§ **Extracted entries**
+===+

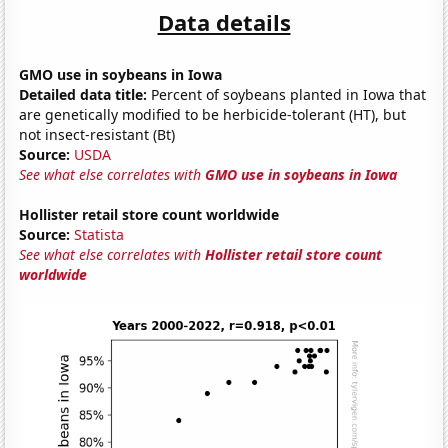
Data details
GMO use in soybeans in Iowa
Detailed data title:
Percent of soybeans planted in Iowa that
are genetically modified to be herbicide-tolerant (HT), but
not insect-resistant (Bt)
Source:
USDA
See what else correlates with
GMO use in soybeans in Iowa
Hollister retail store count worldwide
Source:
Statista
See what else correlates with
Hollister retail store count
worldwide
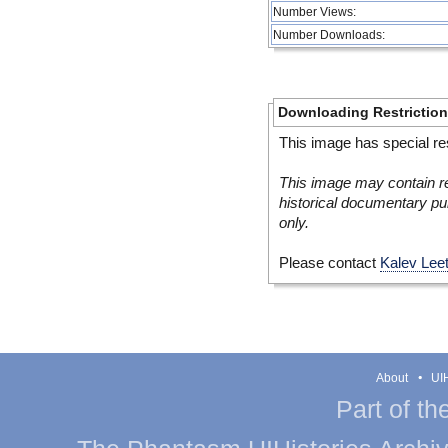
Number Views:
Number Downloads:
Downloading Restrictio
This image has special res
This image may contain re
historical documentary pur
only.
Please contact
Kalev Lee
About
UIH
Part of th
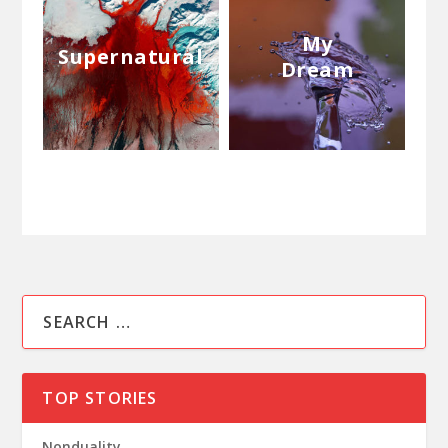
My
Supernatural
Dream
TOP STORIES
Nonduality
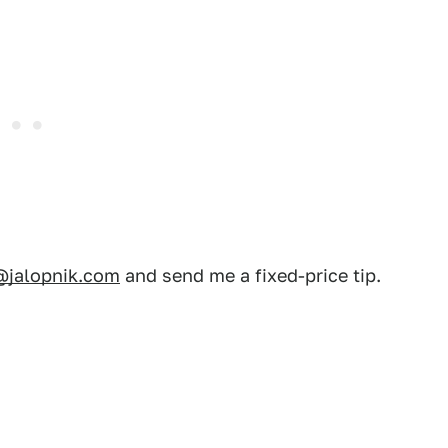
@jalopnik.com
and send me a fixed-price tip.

+===+

§ **Brief**
Update the text of all the records above by replacing "Source:" with "Data source:" wherever it appears, changing nothing else. Leave the pictures out of your answer.

§ **Expected answer**
Data details
GMO use in soybeans in Iowa
Detailed data title:
Percent of soybeans planted in Iowa that
are genetically modified to be herbicide-tolerant (HT), but
not insect-resistant (Bt)
Data source:
USDA
See what else correlates with
GMO use in soybeans in Iowa
Hollister retail store count worldwide
Data source:
Statista
See what else correlates with
Hollister retail store count
worldwide
Number Views:
Number Downloads:
Downloading Restrictio
This image has special res
This image may contain re
historical documentary pur
only.
Please contact
Kalev Lee
About
UIH
Part of th
My
Supernatural
Dream
TOP STORIES
Nonduality
@jalopnik.com
and send me a fixed-price tip.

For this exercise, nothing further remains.